Augusto Effio Ordoñez
Diccionario de la Real Academia Española de la Lengua. Edición de 1780. |
Mi abuela,
como muchas abuelas, viene del campo. En los amagos de ciudades que le ha
tocado vivir, siempre ha encontrado formas de recuperar trozos de su vida
anterior: criar animales en pasadizos y azoteas, improvisar fogones de
utilería, torturar hierbas sobre dos piedras; y, sobre todo, nombrar el mundo
que nos agobia con las palabras que escuchó en su niñez.
Colocar un
género cualquiera de cosas sin orden ni cuidado para salir del paso es, para mi
abuela, un acto punible que se resume en una sola palabra: “trojar”. Los desórdenes en alacenas,
roperos, escritorios, carteras y contenedores de chucherías en general, han
merecido siempre su dedo acusador y una sentencia que todos hemos aprendido a
temer: «Así que te gusta trojar las
cosas, pues ahora vuelves a ordenarlas como Dios manda».
“Trojar”, lo descubrí
muchos años después, viene de “troje”,
que son —o eran, no lo sé— las divisiones de las despensas improvisadas en las
chacras para guarecer la cosecha. Cuando le comenté a mi mamá grande, el
hallazgo en el diccionario en línea de la RAE, me miró y encogió los hombros,
como quien “troja”, en algún rincón
de la cabeza, la información que se tiene grabada cerca del corazón, ahí donde
se alojan tantas otras palabras como “cacharpa”,
“pizpireta”, “turulato”, “veleta”, o “andariego”.
Jamás me
dejé convencer por el carácter en apariencia arisco e intransigente de mi
abuela, porque en sus regaños brotan estas palabras impredecibles y juguetonas.
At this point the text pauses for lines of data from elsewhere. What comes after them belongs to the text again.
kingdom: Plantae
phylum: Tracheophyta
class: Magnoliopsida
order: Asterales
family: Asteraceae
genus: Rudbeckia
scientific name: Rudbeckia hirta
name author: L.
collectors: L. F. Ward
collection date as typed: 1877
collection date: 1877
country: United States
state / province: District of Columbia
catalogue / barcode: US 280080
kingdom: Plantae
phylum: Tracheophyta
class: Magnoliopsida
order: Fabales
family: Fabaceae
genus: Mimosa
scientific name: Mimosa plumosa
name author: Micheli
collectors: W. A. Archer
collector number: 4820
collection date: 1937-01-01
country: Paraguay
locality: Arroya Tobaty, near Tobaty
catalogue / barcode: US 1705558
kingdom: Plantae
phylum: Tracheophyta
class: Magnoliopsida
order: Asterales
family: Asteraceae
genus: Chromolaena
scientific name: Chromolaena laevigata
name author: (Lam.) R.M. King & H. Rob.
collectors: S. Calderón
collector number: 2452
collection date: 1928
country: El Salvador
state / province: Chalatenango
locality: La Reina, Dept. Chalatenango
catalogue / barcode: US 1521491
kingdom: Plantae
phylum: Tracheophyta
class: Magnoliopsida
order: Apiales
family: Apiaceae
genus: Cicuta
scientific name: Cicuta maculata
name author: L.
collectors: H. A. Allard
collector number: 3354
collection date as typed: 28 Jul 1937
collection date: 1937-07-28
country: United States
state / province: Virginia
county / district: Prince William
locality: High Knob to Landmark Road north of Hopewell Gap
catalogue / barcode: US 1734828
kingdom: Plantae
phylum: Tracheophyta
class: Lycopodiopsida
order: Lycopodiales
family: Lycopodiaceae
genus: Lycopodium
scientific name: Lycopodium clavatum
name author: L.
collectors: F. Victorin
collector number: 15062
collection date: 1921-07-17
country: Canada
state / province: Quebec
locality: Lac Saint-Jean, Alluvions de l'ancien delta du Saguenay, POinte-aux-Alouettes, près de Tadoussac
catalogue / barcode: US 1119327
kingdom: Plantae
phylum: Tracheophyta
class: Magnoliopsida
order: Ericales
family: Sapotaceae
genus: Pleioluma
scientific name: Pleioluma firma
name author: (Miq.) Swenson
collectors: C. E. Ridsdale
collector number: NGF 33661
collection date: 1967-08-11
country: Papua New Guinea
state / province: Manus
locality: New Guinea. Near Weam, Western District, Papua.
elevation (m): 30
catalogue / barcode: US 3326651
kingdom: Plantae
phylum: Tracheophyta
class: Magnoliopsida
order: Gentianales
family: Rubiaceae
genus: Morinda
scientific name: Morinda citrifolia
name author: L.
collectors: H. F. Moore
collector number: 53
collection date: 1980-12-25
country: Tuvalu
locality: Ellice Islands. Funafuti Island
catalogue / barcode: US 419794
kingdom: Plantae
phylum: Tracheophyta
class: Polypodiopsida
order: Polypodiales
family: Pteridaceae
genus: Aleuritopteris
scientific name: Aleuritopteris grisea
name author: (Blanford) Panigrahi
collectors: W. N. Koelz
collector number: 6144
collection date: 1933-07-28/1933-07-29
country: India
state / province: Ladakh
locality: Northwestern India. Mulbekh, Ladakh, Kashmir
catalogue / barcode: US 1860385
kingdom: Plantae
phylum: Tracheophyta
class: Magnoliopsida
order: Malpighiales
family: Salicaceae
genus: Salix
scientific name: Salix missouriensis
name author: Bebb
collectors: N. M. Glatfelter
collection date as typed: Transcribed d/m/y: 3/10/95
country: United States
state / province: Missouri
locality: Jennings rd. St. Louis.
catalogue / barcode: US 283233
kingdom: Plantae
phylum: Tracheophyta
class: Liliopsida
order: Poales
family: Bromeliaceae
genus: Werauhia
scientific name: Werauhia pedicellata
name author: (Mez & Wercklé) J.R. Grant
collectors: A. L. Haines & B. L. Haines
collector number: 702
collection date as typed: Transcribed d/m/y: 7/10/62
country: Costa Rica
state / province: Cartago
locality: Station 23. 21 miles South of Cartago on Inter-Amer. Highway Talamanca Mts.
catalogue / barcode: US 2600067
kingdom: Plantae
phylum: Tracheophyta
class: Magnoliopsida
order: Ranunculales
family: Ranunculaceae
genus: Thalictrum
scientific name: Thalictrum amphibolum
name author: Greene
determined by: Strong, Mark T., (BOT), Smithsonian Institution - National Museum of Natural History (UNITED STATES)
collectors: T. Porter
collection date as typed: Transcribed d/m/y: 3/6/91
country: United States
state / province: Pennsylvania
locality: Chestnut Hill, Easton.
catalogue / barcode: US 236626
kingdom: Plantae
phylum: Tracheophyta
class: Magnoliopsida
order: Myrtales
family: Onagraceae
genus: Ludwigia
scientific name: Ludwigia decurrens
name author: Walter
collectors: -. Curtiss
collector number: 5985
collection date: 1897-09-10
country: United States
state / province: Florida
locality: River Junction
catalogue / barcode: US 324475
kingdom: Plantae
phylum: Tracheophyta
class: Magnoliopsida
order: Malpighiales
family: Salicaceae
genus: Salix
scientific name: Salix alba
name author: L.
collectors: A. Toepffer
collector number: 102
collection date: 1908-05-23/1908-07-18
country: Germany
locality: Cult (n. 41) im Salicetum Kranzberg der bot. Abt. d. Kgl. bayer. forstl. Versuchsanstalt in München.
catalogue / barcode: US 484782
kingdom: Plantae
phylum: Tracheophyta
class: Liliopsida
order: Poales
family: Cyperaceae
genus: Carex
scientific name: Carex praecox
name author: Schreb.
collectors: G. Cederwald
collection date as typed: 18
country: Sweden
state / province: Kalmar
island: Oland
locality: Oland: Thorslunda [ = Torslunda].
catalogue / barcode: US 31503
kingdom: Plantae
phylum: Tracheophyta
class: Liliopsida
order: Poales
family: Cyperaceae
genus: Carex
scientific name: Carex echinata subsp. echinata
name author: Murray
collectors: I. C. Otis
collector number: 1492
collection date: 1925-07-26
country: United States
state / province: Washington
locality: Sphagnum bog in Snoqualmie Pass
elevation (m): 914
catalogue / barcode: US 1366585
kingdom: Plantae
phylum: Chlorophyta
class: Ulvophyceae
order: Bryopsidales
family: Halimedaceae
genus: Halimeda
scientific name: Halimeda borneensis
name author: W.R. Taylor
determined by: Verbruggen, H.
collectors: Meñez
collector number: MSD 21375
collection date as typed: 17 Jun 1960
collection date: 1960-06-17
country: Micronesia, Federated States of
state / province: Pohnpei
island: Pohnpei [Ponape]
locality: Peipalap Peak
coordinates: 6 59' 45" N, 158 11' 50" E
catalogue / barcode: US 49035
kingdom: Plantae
En su forma de hablar he encontrado las justificaciones necesarias para ser
gregario.
En la
niñez entendí, por ejemplo, que el mundo que separaba a mis familiares de la
capital y los de mi provincia se resumía en la manera que cada quien tenía de
describir el acto de prodigar dolor, mediante el vuelo de la palma abierta de
una mano, en la mejilla de un cristiano. Ellos, los costeños, decían: “bofetada”; nosotros, los serranos: “sopapo”. El agravante lo introdujo mi
abuela, ya que la amenaza recurrente hacia mis primos y primas poco dados a la
obediencia o el recato siempre fue: «¡O
te portas bien, o te zampo un sopapo!»
En
ocasiones, sin embargo, he puesto en duda la real existencia de algunas de sus
expresiones, las menos confiables al oído, las más divertidas. Digamos, para
poder entendernos, que usted no reúne las ganas necesarias para lavar los
platos, las tazas, vasos, cubiertos y demás utensilios (los “trastes”, para resumir); así que decide
tomar el camino más corto: le da a toda esa mugre un ligero remojón en agua,
espolvorea algo de lavavajilla, remueve esa sopa turbia que se forma en el
lavabo con el cucharón más grande que encuentra y, acto seguido, deja que la
fuerza del agua que cae por el caño termine el trabajo. Si alguna vez ha
cometido tal estropicio recibiría de mi abuela una inquisición de este tipo: «¿Quién te enseñó a ti a hacer las cosas
zasbarabás?»
“Zasbarabás”, onomatopeya de la
desidia, gruñido del desgano, aullido acusador de todas las apatías que
explican por qué algo que suponemos debe funcionar no funciona, o que debe
estar listo no lo está, y toda la serie de minúsculas calamidades que pueden
parir manos enclenques y espíritus tibios.
Temo que
mis indagaciones en el diccionario en línea de la RAE no son suficientes para
desentrañar su origen. Encuentro “Zas”
(usado para imitar el sonido que hace un golpe, o el golpe mismo). “Barabás”, no. Quizá fue Barrabás, el
personaje bíblico. Juan, en sus evangelios, indica que fue un “bandolero” (otra palabra que pertenece
al disco duro de mi abuela). Tal vez en un principio fue tan solo “Zas” (cumplir una tarea de golpe, sin
cuidado) y luego surgió la necesidad de rimar. El “Zas” sumado al “Barrabás”,
que, como muchas ocurrencias del idioma, en el camino pierden una letra: «¡Zasbarabás!»